## DIRECTIVE
Your task is to copy the listing exactly. Drop any pictures from the copy.

## PROVIDED RECORDS

----------------

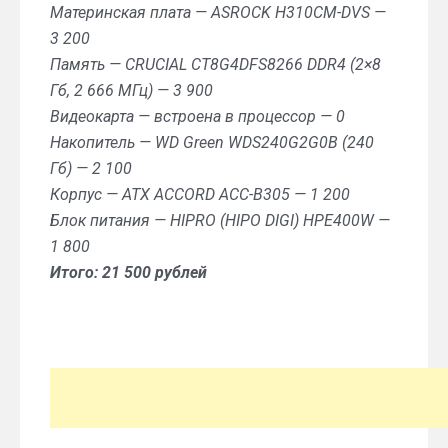
Материнская плата — ASROCK H310CM-DVS —
3 200
Память — CRUCIAL CT8G4DFS8266 DDR4 (2×8
Гб, 2 666 МГц) — 3 900
Видеокарта — встроена в процессор — 0
Накопитель — WD Green WDS240G2G0B (240
Гб) — 2 100
Корпус — ATX ACCORD ACC-B305 — 1 200
Блок питания — HIPRO (HIPO DIGI) HPE400W —
1 800
Итого: 21 500 рублей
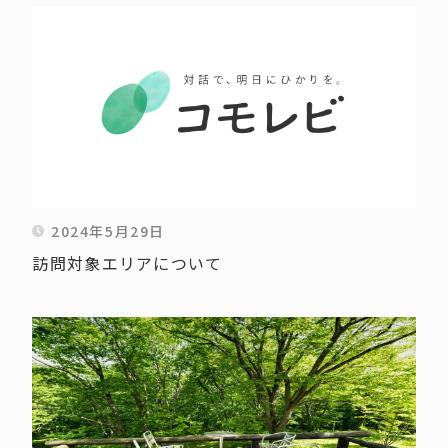
2024年5月29日
訪問対象エリアについて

----------------

## WRITTEN RESPONSE
Материнская плата — ASROCK H310CM-DVS —
3 200
Память — CRUCIAL CT8G4DFS8266 DDR4 (2×8
Гб, 2 666 МГц) — 3 900
Видеокарта — встроена в процессор — 0
Накопитель — WD Green WDS240G2G0B (240
Гб) — 2 100
Корпус — ATX ACCORD ACC-B305 — 1 200
Блок питания — HIPRO (HIPO DIGI) HPE400W —
1 800
Итого: 21 500 рублей
2024年5月29日
訪問対象エリアについて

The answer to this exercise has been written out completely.